INSTRUÇÕES DA TAREFA —
Transcreva na íntegra, sem alterar nada, a entrevista sobre o livro "Escova de dentes" apresentada a seguir.

Em seu livro de estréia, "Escova de dentes”
(104 pág), que foi finalista da chamada de publicação em poesia da Editora
Claraboia, Oliveira embarca em um projeto experimental, que traz influências da
poesia concreta, da poesia narrativa e do haicai japonês. Publicado pelo selo
de publicação assistida da Claraboia, a Editora Paraquedas, o livro tem orelha
assinada pela escritora Ana Rüsche, finalista do Prêmio Jabuti em 2019.
Confira a
entrevista completa com a autora, abaixo:
1 -
Resumidamente, qual é a proposta de "Escova de dentes"?
São 81 poemas,
longos e curtos, que falam da poesia, de linguagem, de saudade, de escova, de
coisas banais e estranhas, como um banheiro químico, de café, do sol, da
Califórnia, da Suíça, de São Paulo, fala da nossa falta de atenção ao belo, de
amor, de elo, e sobretudo é um experimento brincadeira dança de idiomas e
palavras, sons e pessoas, com muita curiosidade e humor.
2 - Por que
escolher esses temas?
Eu acho que são
temas universais. Em algum determinado momento da vida sentiremos saudades,
medo, ansiedade, comeremos um chocolate, usaremos distraídos uma escova,
questionaremos comportamentos, veremos coisas diferentes e funcionaremos no
piloto automático sem lembrar se já escovamos os dentes ou não. Acordaremos do
outro lado da linha do tempo, esqueceremos. Buscaremos o mar, sempre. E, sem
mesmo sair da cidade em que nascemos, podemos ter contatos com outros jeitos de
falar, outras línguas na mesma língua ou em outras.
3 - E como
surgiu o livro "Escova de Dentes"?

Registros de uma coleta de dados —
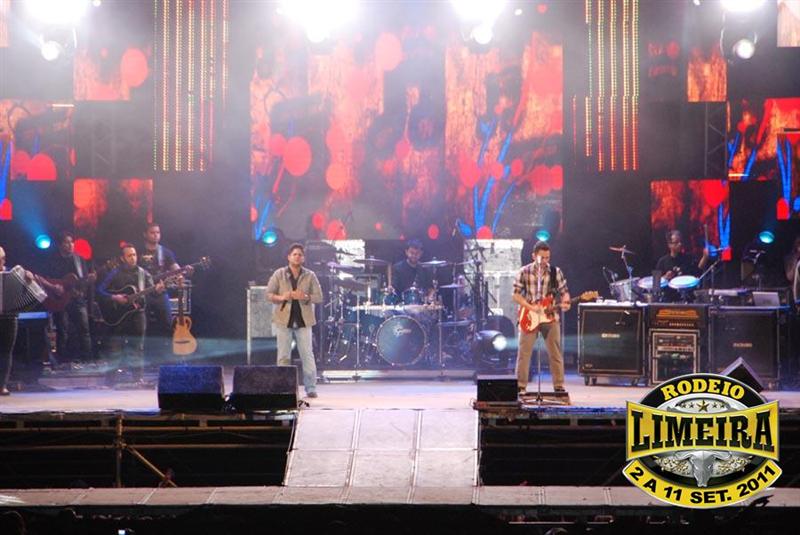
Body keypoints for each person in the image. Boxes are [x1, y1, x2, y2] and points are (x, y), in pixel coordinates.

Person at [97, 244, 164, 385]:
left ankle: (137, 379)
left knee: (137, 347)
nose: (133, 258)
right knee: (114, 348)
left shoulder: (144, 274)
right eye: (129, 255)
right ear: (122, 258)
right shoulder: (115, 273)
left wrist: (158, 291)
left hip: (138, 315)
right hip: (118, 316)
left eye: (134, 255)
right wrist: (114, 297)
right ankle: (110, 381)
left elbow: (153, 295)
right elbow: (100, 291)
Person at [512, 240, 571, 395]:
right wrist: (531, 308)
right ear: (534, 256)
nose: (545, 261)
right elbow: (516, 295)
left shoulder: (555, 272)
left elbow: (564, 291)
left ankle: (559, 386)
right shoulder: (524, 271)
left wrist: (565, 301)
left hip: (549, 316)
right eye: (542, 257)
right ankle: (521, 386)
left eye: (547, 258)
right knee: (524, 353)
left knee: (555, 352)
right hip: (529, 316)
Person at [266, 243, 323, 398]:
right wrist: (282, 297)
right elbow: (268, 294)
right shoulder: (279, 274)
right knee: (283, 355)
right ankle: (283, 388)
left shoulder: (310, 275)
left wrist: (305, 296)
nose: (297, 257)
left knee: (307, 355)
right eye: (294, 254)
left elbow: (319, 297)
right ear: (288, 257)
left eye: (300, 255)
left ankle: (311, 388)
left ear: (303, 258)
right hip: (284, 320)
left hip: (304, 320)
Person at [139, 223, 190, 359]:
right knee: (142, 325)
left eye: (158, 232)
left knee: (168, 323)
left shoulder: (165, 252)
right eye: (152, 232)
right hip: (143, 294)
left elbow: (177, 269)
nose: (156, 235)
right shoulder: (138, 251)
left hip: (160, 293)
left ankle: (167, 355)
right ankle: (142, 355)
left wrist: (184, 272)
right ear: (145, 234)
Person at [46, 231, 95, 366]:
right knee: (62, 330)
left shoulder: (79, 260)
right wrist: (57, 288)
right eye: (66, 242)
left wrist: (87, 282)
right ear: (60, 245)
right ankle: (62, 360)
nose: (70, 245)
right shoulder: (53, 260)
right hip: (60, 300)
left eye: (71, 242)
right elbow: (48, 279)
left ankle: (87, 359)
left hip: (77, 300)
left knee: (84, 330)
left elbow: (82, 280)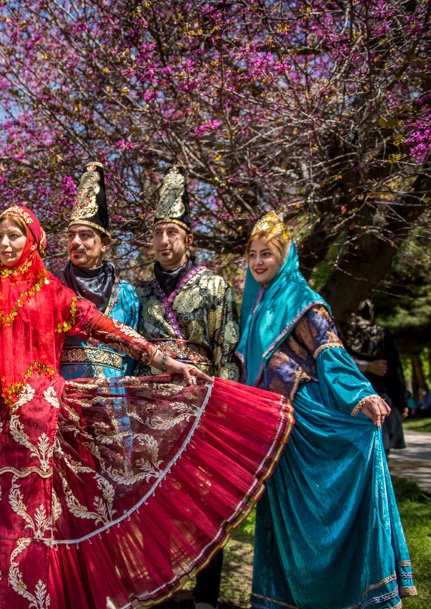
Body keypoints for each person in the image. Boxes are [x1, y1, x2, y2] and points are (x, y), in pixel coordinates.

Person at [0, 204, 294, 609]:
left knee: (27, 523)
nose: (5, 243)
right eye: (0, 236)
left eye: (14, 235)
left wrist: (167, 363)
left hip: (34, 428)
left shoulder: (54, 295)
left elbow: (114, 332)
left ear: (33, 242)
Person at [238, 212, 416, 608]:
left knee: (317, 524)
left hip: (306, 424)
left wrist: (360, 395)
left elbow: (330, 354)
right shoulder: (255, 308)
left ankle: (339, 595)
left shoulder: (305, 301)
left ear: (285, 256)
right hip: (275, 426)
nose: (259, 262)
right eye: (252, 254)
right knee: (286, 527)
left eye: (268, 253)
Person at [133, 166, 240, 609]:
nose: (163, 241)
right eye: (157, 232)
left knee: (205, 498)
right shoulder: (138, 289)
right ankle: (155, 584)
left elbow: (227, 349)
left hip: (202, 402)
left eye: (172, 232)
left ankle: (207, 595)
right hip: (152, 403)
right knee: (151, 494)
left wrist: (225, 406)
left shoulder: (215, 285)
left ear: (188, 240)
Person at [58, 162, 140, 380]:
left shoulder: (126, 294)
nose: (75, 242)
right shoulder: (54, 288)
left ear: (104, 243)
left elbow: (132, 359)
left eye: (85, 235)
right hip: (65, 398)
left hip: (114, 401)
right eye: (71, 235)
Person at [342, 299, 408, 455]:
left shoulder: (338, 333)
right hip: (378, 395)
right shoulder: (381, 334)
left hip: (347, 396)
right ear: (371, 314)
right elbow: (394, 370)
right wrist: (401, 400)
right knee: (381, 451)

SOLUÇÃO ABAIXO —
Em seu livro de estréia, "Escova de dentes”
(104 pág), que foi finalista da chamada de publicação em poesia da Editora
Claraboia, Oliveira embarca em um projeto experimental, que traz influências da
poesia concreta, da poesia narrativa e do haicai japonês. Publicado pelo selo
de publicação assistida da Claraboia, a Editora Paraquedas, o livro tem orelha
assinada pela escritora Ana Rüsche, finalista do Prêmio Jabuti em 2019.
Confira a
entrevista completa com a autora, abaixo:
1 -
Resumidamente, qual é a proposta de "Escova de dentes"?
São 81 poemas,
longos e curtos, que falam da poesia, de linguagem, de saudade, de escova, de
coisas banais e estranhas, como um banheiro químico, de café, do sol, da
Califórnia, da Suíça, de São Paulo, fala da nossa falta de atenção ao belo, de
amor, de elo, e sobretudo é um experimento brincadeira dança de idiomas e
palavras, sons e pessoas, com muita curiosidade e humor.
2 - Por que
escolher esses temas?
Eu acho que são
temas universais. Em algum determinado momento da vida sentiremos saudades,
medo, ansiedade, comeremos um chocolate, usaremos distraídos uma escova,
questionaremos comportamentos, veremos coisas diferentes e funcionaremos no
piloto automático sem lembrar se já escovamos os dentes ou não. Acordaremos do
outro lado da linha do tempo, esqueceremos. Buscaremos o mar, sempre. E, sem
mesmo sair da cidade em que nascemos, podemos ter contatos com outros jeitos de
falar, outras línguas na mesma língua ou em outras.
3 - E como
surgiu o livro "Escova de Dentes"?